9. Figure 2 should be explained in detail.

Response: We thank the reviewer for mentioning this. We agree that Figure 4 (formerly Figure 2) was not explained clearly and have addressed this point. We expanded the figure legend to explain in detail the different physiological states in response to mTOR activity levels. Below are the changes:

Line 472-484:

“Figure 4. A summary of the central role mTOR signaling plays in regulating various cellular processes and its association with metabolic diseases, cancers, and aging. The left panel (green) illustrates the physiological state where mTOR signaling is reduced. Under these conditions, cells are characterized by having a balanced metabolism (i.e. normal glucose and lipid levels), being sensitive to insulin, a reduction in stress and toxicity, and having a balanced cell cycle. As a result, lower mTOR activity leads to an improvement in overall health, controlled cell growth, and eventually, a prolonged life span. Upon mTOR hyperactivity (right panel, red), glucose and lipid levels increase, cells undergo insulin resistance, stress and toxicity levels in-crease, and the cell cycle is disrupted promoting uncontrolled cell growth. Such disruptions in mTOR signaling directly contribute to the progression of metabolic diseases (e.g. diabetes and obesity), cancers, and consequently, reducing life span. The right panel also shows the impact of mTOR inhibitors, like metformin and rapamycin, and their effects in mitigating diseases progression and life span extension by reversing the drastic effects caused by mTOR hyperactivity (Created with BioRender.com).”

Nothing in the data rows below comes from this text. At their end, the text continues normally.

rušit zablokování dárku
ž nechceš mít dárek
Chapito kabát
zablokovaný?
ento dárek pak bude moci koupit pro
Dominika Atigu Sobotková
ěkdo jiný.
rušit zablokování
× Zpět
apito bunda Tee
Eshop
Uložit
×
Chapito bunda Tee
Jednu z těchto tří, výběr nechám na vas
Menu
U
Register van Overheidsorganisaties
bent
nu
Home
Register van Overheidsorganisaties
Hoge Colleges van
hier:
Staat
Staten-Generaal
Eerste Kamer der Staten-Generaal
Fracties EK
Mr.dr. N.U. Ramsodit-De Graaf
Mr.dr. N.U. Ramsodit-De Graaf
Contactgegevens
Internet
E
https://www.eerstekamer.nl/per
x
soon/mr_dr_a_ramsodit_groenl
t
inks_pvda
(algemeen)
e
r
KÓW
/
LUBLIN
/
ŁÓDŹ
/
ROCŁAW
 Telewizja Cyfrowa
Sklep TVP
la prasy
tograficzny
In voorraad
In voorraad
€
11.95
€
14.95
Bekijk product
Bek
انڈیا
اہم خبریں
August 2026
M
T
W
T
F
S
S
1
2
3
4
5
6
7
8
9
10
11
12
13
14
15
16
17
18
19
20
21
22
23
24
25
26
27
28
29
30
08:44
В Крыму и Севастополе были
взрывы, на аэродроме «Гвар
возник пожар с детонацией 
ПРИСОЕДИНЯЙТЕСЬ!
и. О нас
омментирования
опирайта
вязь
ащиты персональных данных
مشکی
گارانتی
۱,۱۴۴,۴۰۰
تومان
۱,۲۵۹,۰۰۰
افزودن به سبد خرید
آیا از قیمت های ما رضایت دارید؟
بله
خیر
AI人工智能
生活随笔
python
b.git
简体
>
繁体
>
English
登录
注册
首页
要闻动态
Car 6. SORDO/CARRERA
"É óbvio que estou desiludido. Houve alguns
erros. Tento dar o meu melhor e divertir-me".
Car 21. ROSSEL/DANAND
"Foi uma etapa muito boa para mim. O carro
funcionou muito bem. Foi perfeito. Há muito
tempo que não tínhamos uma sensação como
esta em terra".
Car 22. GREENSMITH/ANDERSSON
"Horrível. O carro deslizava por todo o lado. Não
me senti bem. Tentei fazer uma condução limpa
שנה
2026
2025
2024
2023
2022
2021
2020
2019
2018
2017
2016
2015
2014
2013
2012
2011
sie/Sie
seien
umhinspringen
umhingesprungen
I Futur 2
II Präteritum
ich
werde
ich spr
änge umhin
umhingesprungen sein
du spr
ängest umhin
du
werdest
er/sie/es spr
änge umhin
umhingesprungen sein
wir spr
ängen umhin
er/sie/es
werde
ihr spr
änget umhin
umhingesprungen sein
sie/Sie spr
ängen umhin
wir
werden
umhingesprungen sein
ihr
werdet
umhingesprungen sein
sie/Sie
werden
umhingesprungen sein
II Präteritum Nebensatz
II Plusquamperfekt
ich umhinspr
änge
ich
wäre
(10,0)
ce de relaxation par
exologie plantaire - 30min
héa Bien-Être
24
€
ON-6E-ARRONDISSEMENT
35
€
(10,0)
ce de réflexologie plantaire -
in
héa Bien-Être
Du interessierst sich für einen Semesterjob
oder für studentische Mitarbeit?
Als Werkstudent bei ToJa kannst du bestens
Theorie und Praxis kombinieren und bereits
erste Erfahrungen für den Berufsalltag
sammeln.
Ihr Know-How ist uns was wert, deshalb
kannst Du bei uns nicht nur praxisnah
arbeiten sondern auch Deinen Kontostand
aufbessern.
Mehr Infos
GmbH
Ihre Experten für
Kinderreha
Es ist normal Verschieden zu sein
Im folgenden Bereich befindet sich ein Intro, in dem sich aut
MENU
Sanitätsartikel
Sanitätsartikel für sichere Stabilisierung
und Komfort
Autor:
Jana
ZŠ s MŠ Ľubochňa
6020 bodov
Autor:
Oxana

10. The format of reference is not suitable for this Journal.

Response: We thank the reviewer for the feedback. Kindly note we followed the International Journal of Molecular Sciences’ guidelines for referencing, and they indicate that the references can be in any style as long as they are consistent. We also looked at previous publication in IJMS to ensure we followed the proper guidelines. EndNote was used as the bibliography software in this review. Below is the quote from the IJMS “Instructions for Authors” web page:

“Your references may be in any style, provided that you use the consistent formatting throughout. It is essential to include author(s) name(s), journal or book title, article or chapter title (where required), year of publication, volume and issue (where appropriate) and pagination. DOI numbers (Digital Object Identifier) are not mandatory but highly encouraged. The bibliography software package EndNote, Zotero, Mendeley, Reference Manager are recommended.”

Author Response File: Author Response.docx

Round 2

Reviewer 3 Report

Comments and Suggestions for Authors

Thanks for author’s responses. However, the format of reference should be referred the published paper in this IJMS.

Comments on the Quality of English Language

Minor editing of English language required.